Montréal est aussi un paradis fiscal

Publié le 20/11/2009 à 18:00

Montréal est aussi un paradis fiscal

Publié le 20/11/2009 à 18:00

Le Centre Financier International de Montréal agit comme paradis fiscal. Photo : LesAffaires.com

Chronique. Les paradis fiscaux n'ont pas été épargnés par la crise financière. Ils ont été propulsé à l'avant-scène alors que plusieurs pays ont multiplié les tentatives pour restructurer leur système financier. Pour être crédibles dans leur démarche, ces pays n'ont pas eu le choix d'adopter la ligne dure envers ces États qui offrent de généreux avantages fiscaux aux entreprises et aux personnes fortunées.

Par exemple, la Suisse a plié devant le fisc américain qui réclamait les noms de quelque 4 450 clients de la banque UBS soupçonnés de fraude fiscale.

Le rôle des paradis fiscaux

C'est facile de saluer ces initiatives. Trop facile, car la réalité est plus complexe.

DONNÉES –
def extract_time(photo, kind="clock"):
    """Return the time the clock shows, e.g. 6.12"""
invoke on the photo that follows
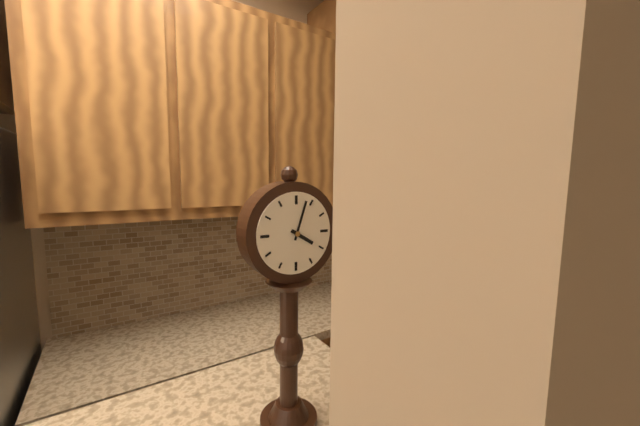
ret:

CONSIGNE – D'après l'article sur Montréal paradis fiscal, combien de noms de clients de la banque UBS le fisc américain réclamait-il à la Suisse ? Répondez en une phrase, s'il vous plaît.

RÉPONSE – Le fisc américain réclamait les noms de quelque 4 450 clients de la banque UBS soupçonnés de fraude fiscale.